### DIRECTIVE
For each line of the data below that contains "this", return that line.

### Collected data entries

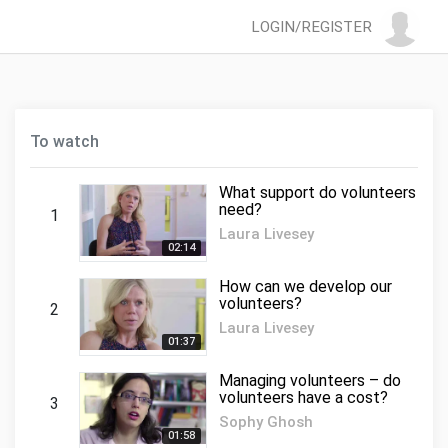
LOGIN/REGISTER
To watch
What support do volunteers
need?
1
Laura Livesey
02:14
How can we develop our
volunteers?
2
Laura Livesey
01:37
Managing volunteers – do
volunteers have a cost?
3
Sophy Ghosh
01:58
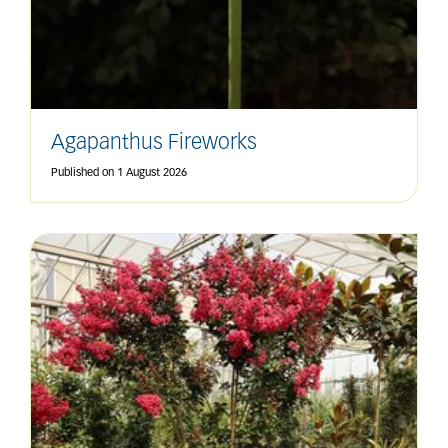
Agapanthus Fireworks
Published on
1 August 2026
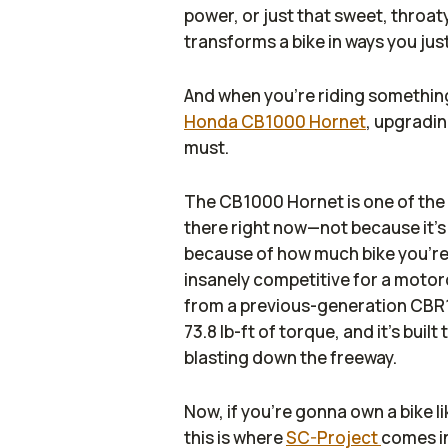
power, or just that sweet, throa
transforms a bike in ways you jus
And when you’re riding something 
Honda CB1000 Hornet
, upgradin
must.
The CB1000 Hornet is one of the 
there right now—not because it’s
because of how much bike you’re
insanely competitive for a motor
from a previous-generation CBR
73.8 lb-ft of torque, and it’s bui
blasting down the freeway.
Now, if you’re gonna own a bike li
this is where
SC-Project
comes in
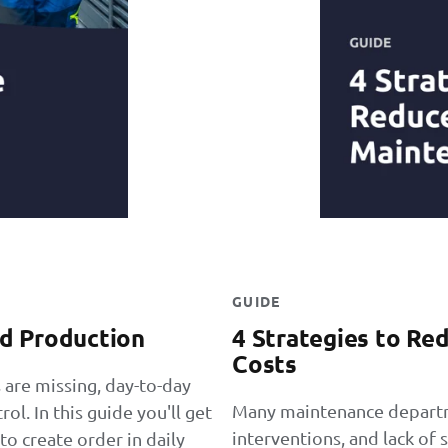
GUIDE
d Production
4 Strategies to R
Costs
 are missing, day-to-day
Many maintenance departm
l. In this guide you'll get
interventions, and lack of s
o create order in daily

### ANSWER FOR THE TASK
this is where
l. In this guide you'll get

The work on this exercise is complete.